Lots of expensive cars show themselves in that intersection, everyday. After all, there is the local high school traffic, the Catholic High school traffic, and the Christian High School traffic, with scads of Mercedes and BMW SUV’s, Lexus, and now, one Mini-Cooper convertible. In my neighborhood we have an absolute surplus of rich soccer moms to drive those SUV’s, and a few not so rich dirty old men.
What is a Mini-Cooper? It is an effort at building a starter BMW, and, indeed, the Mini’s are sold at BMW dealerships, everywhere. This car would be cool, but it has a damaged reputation. Once upon a time, Mini-Coopers were cool rally and race cars. They were formidable little buggers, and the drivers were no-nonsense suicide jockeys, afraid of nothing. Hence, the tough reputation. The present day Mini is now known as a “chick car”. Yup! No red-blooded American male would be caught in one of those egg-shells on wheels.
As I pulled up behind the Mini convertible, three bumper stickers shouted their messages loud and clear. Let’s see if you can break the code on the basic identity of the driver.
The stickers were, from left to right:
1. An Apple logo.
2. An NPR (National Public Radio) sticker.
3. An Obama/Biden sticker (new)
Consider the Apple sticker. Apple is on of the largest computer companies in the world. They didn’t get that way with their computers, it was the iPods and iPads that made them big. Apple is a marketing company, not a technology company. People who use Apple computers can be teachers, technology challenged individuals, rich kids, old-people, or people who move their lips when they read. Apple products are supposed to be cool, and easy to use.

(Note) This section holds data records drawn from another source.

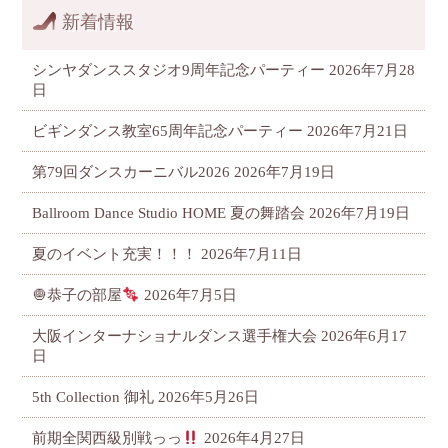
新着情報
シンヤダンススタジオ9周年記念パーティー
2026年7月28
日
ビギンダンス教室65周年記念パーティー
2026年7月21日
第79回ダンスカーニバル2026
2026年7月19日
Ballroom Dance Studio HOME 夏の舞踏会
2026年7月19日
夏のイベント充実！！！
2026年7月11日
🧅恭子の部屋
2026年7月5日
大阪インターナショナルダンス選手権大会
2026年6月17
日
5th Collection 御礼
2026年5月26日
前期全関西級別戦っっ
2026年4月27日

NPR listeners tend to be richer, older, and more educated than the population at large. However, this does not make them smarter. It makes them liberal. Most listeners are male, and part of the baby-boomer generation. The second largest group of listeners are in the 18 to 24 year-old category. NPR is considered to be government news for the socialist.

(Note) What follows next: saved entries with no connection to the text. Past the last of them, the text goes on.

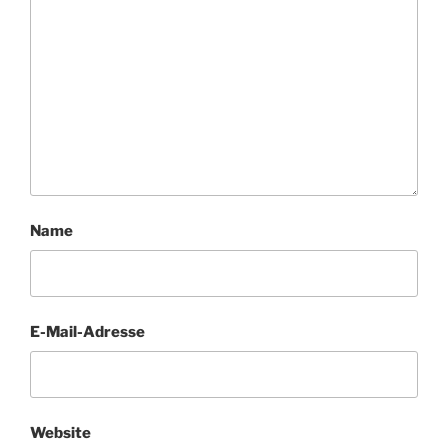
Name
E-Mail-Adresse
Website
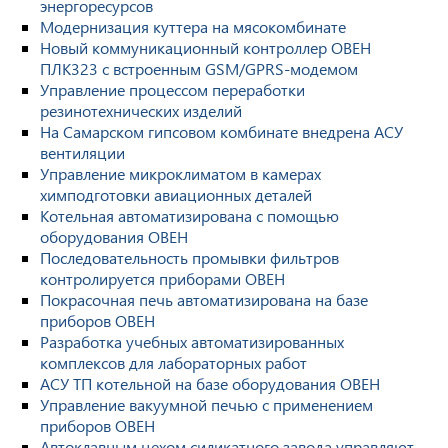
энергоресурсов
Модернизация куттера на мясокомбинате
Новый коммуникационный контроллер ОВЕН
ПЛК323 с встроенным GSM/GPRS-модемом
Управление процессом переработки
резинотехнических изделий
На Самарском гипсовом комбинате внедрена АСУ
вентиляции
Управление микроклиматом в камерах
химподготовки авиационных деталей
Котельная автоматизирована с помощью
оборудования ОВЕН
Последовательность промывки фильтров
контролируется приборами ОВЕН
Покрасочная печь автоматизирована на базе
приборов ОВЕН
Разработка учебных автоматизированных
комплексов для лабораторных работ
АСУ ТП котельной на базе оборудования ОВЕН
Управление вакуумной печью с применением
приборов ОВЕН
Автоклавным цехом силикатного завода управляют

Obama election stickers get stuck on the back of the cars of people who want to send a message. Many Obama voters are young, many are black, and all respond to feelings rather than logic. Obama voters think they are cool. Time Magazine says that Barack Obama is our first gay president.
No black person would be caught dead in a beige Mini-Cooper convertible. Since I sold cars for a while, I can tell you that black females are all about appearances and value. The Cooper is not much value of a car. Black females would rather have a used Lexus than a new Mini-Cooper. Forget the idea of a black male driving a Mini. No heterosexual black or white male would even look at a Mini.
The Mini costs in the neighborhood of $25,000. It was probably all the driver could afford. The car is cute, stylish, moderately popular, and was probably leased.
Finally, I have to question the intelligence of anybody who puts bumper stickers on their cars, no matter what year and model. You see this, occasionally, as you drive around town. When someone pastes bumper stickers on their car advertising how they will vote, what they listen to, and that their personal computer is the technological equivalent of a Fisher – Price toy, that’s stupid, and not cool.
Putting together all the clues, I can make a fairly certain statement that the driver of the car was female, white, about thirty years old, financially insecure, and technology challenged. The driver is not very intelligent, in spite of an assumed college degree.